You will detect that THIS down is a different kind of down.  Your dog will be energized and extremely focused on you.  There will be an intensity to the down, but your dog will be quite still - so if you notice things like tail wagging or a concerned facial expression (note ear position especially) - that is a sign that you need to help your dog relax more in this position.  While your dog knows how to lie down when energized (that is, after all, why they're doing it right now), you are teaching your dog how to lie down when energized around YOU.  Once your dog is reliably lying down, you can add a vocal "Down!" - but make sure you say it just as your dog is lying down.  Eventually your dog will learn something like "oh - this word "Down" means that I should feel the way I feel right now, which is to be hitting the dirt in an energized state with a focused direct alertness about me".  Something like that.

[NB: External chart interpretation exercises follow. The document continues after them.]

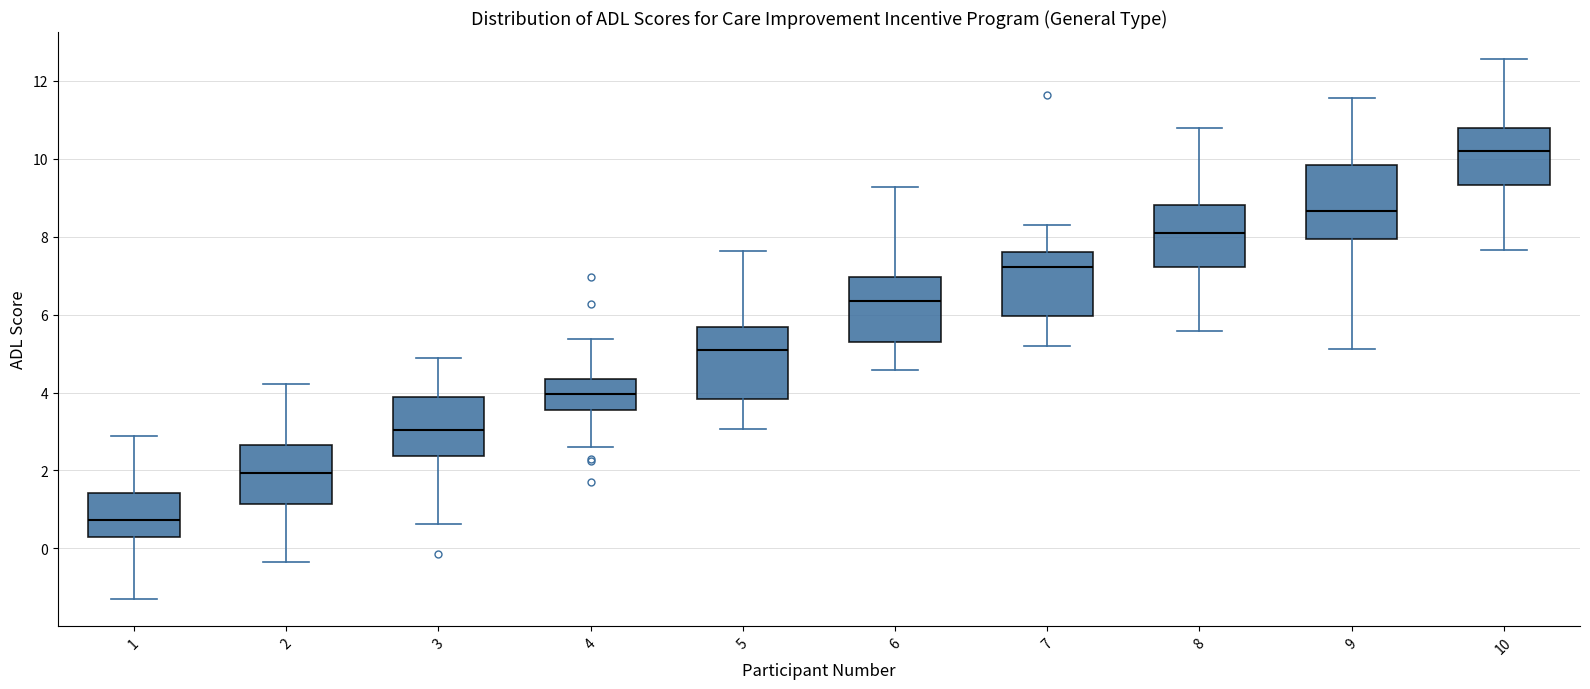

Where is the upper edge of the box at x = 1 on the y-axis? The values are not printed on the chart, so give them approximately, as read against the axis.

1.4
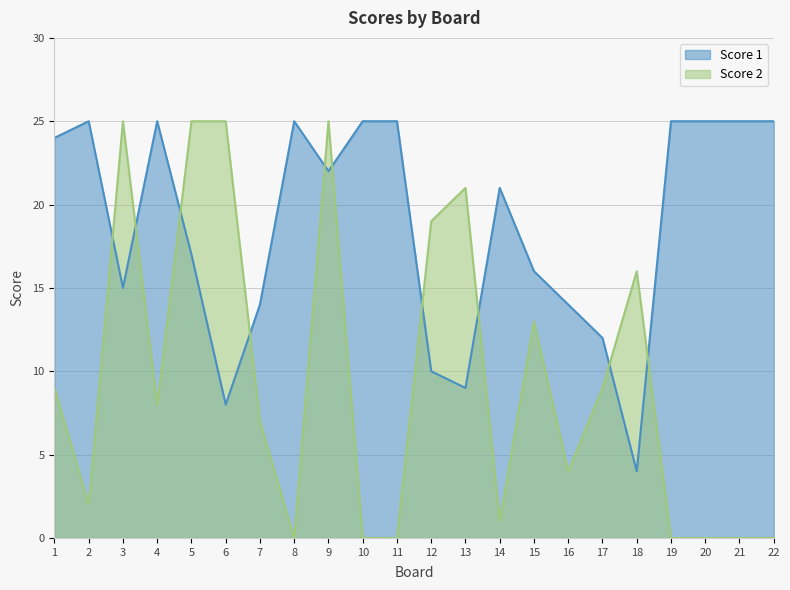

What is the difference between the Score 2 values at 5 and 19?

25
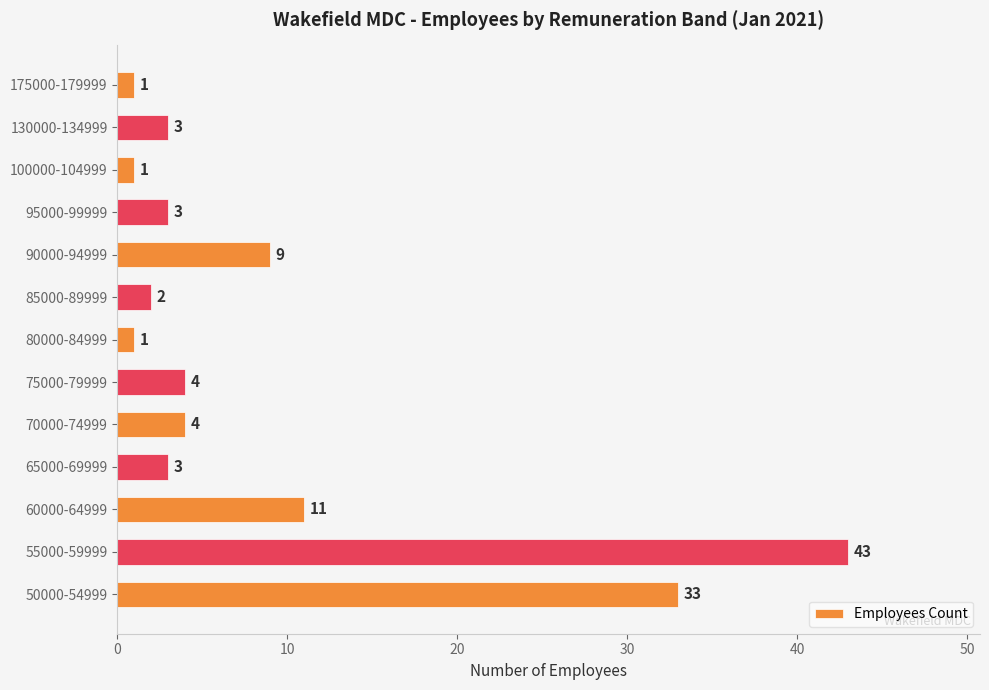

Reading top to bottom, extract all data points from this chart.

1	3	1	3	9	2	1	4	4	3	11	43	33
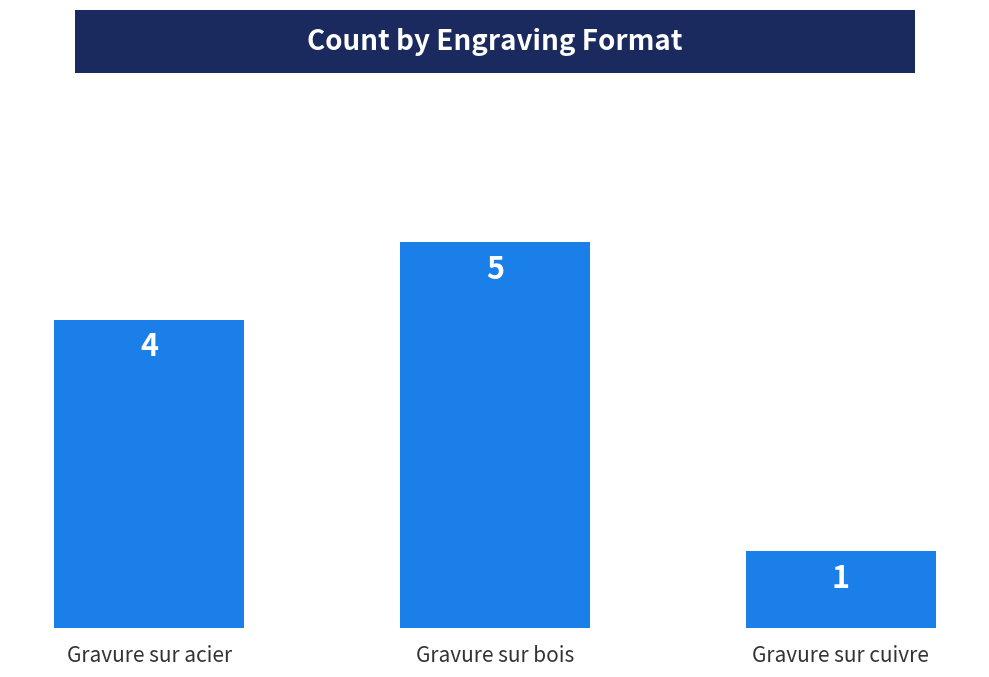

What is the label of the 1st bar from the right?

Gravure sur cuivre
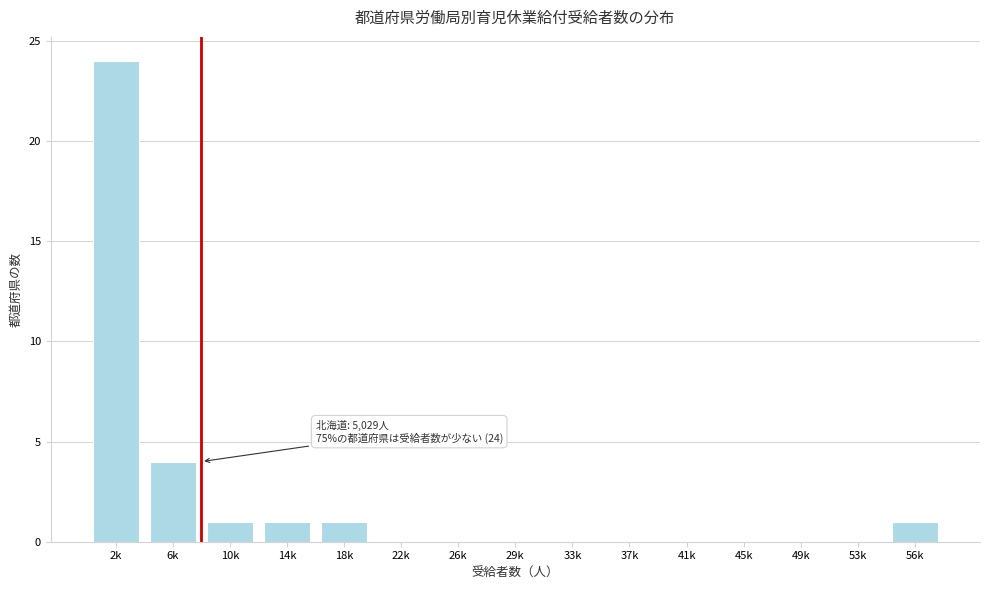

Reading left to right, what are all the values shown in this chart?

2k=24	6k=4	10k=1	14k=1	18k=1	22k=0	26k=0	29k=0	33k=0	37k=0	41k=0	45k=0	49k=0	53k=0	56k=1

Once your dog gets the down, you're probably going to spend most of your energy working on down, followed by the "stay".  We'll cover the "stay" in Part Three of this series - in the meantime, you can cycle between play training, pushing, getting on the box, sitting on the box, and lying down on the box.  Keep things fun for you and your dog by changing things up.  If you're walking down the street with your dog and you see an empty bench, use that as an impromptu "box" to transfer some of your work to a more public (and distracting) location.  While you're playing fetchtug with your dog, tease your dog with a toy to get them onto the box, and then use the TOY to elicit the down response.  You can throw the toy as a release for the down.  Whatever you do, just make sure that you're developing a "pop-up free" down, on which we can build as soon as we start talking about "stay".  Good luck and, as usual, let me know if you have any questions.